MATERIAL FOR THIS EXERCISE:

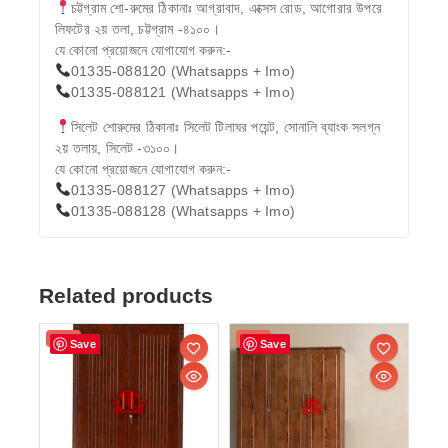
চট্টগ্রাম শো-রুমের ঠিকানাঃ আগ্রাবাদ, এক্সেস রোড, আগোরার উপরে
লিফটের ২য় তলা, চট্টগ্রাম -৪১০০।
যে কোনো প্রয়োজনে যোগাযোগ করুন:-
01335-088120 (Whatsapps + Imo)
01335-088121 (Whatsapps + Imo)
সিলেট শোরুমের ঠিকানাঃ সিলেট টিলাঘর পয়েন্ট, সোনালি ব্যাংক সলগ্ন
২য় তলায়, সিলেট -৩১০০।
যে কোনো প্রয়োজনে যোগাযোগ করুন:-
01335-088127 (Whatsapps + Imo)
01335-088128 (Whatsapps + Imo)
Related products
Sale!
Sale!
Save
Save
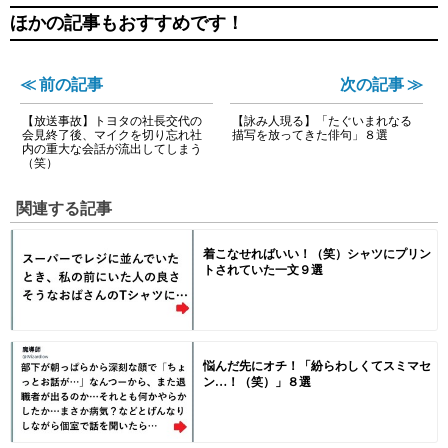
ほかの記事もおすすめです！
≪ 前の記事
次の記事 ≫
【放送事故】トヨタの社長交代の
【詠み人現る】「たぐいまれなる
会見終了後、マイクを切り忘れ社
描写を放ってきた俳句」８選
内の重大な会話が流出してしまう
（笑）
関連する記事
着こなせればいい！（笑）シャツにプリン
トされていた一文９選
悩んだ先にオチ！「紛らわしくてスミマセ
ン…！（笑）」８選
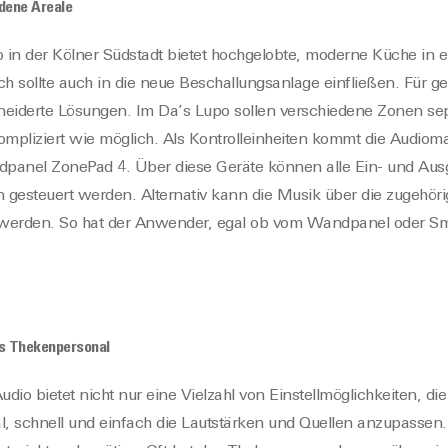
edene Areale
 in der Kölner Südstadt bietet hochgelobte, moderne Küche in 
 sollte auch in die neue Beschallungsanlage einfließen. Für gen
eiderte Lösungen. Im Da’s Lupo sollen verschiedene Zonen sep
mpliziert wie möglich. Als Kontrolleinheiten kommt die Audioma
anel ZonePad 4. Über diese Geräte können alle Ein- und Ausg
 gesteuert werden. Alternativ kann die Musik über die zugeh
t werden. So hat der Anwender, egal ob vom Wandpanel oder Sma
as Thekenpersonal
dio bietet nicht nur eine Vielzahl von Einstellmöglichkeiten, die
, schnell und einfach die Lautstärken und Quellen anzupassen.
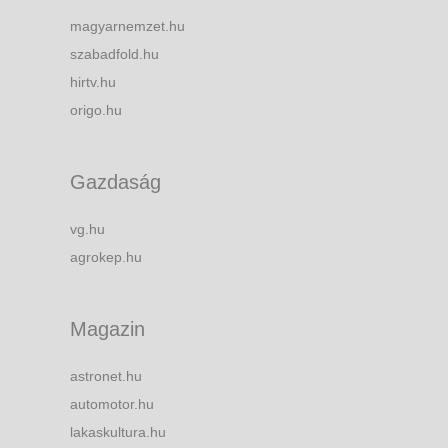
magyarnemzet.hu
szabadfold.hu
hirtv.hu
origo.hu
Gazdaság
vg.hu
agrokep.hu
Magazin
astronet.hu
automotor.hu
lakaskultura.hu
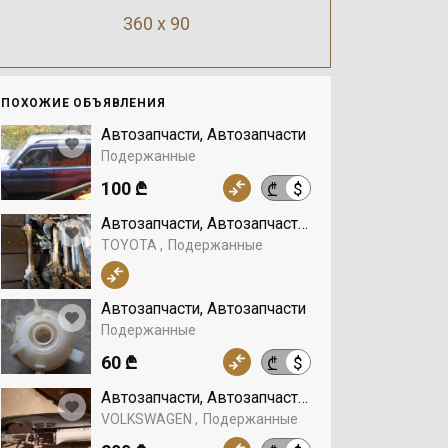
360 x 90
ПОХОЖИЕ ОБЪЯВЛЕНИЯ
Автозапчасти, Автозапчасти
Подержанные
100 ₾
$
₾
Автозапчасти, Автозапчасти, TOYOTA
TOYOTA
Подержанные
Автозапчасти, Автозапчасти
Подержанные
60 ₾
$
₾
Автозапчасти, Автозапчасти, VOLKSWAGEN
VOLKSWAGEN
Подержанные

DESCRIPTION OF THE TASK: Render the text read from all of the data above as a numbered list, one line per item, skipping any blank lines and leaving the pictures out.

SOLUTION:
1. চট্টগ্রাম শো-রুমের ঠিকানাঃ আগ্রাবাদ, এক্সেস রোড, আগোরার উপরে
2. লিফটের ২য় তলা, চট্টগ্রাম -৪১০০।
3. যে কোনো প্রয়োজনে যোগাযোগ করুন:-
4. 01335-088120 (Whatsapps + Imo)
5. 01335-088121 (Whatsapps + Imo)
6. সিলেট শোরুমের ঠিকানাঃ সিলেট টিলাঘর পয়েন্ট, সোনালি ব্যাংক সলগ্ন
7. ২য় তলায়, সিলেট -৩১০০।
8. যে কোনো প্রয়োজনে যোগাযোগ করুন:-
9. 01335-088127 (Whatsapps + Imo)
10. 01335-088128 (Whatsapps + Imo)
11. Related products
12. Sale!
13. Sale!
14. Save
15. Save
16. ほかの記事もおすすめです！
17. ≪ 前の記事
18. 次の記事 ≫
19. 【放送事故】トヨタの社長交代の
20. 【詠み人現る】「たぐいまれなる
21. 会見終了後、マイクを切り忘れ社
22. 描写を放ってきた俳句」８選
23. 内の重大な会話が流出してしまう
24. （笑）
25. 関連する記事
26. 着こなせればいい！（笑）シャツにプリン
27. トされていた一文９選
28. 悩んだ先にオチ！「紛らわしくてスミマセ
29. ン…！（笑）」８選
30. edene Areale
31.  in der Kölner Südstadt bietet hochgelobte, moderne Küche in 
32.  sollte auch in die neue Beschallungsanlage einfließen. Für gen
33. eiderte Lösungen. Im Da’s Lupo sollen verschiedene Zonen sep
34. mpliziert wie möglich. Als Kontrolleinheiten kommt die Audioma
35. anel ZonePad 4. Über diese Geräte können alle Ein- und Ausg
36.  gesteuert werden. Alternativ kann die Musik über die zugeh
37. t werden. So hat der Anwender, egal ob vom Wandpanel oder Sma
38. as Thekenpersonal
39. dio bietet nicht nur eine Vielzahl von Einstellmöglichkeiten, die
40. , schnell und einfach die Lautstärken und Quellen anzupassen.
41. magyarnemzet.hu
42. szabadfold.hu
43. hirtv.hu
44. origo.hu
45. Gazdaság
46. vg.hu
47. agrokep.hu
48. Magazin
49. astronet.hu
50. automotor.hu
51. lakaskultura.hu
52. 360 x 90
53. ПОХОЖИЕ ОБЪЯВЛЕНИЯ
54. Автозапчасти, Автозапчасти
55. Подержанные
56. 100 ₾
57. $
58. ₾
59. Автозапчасти, Автозапчасти, TOYOTA
60. TOYOTA
61. Подержанные
62. Автозапчасти, Автозапчасти
63. Подержанные
64. 60 ₾
65. $
66. ₾
67. Автозапчасти, Автозапчасти, VOLKSWAGEN
68. VOLKSWAGEN
69. Подержанные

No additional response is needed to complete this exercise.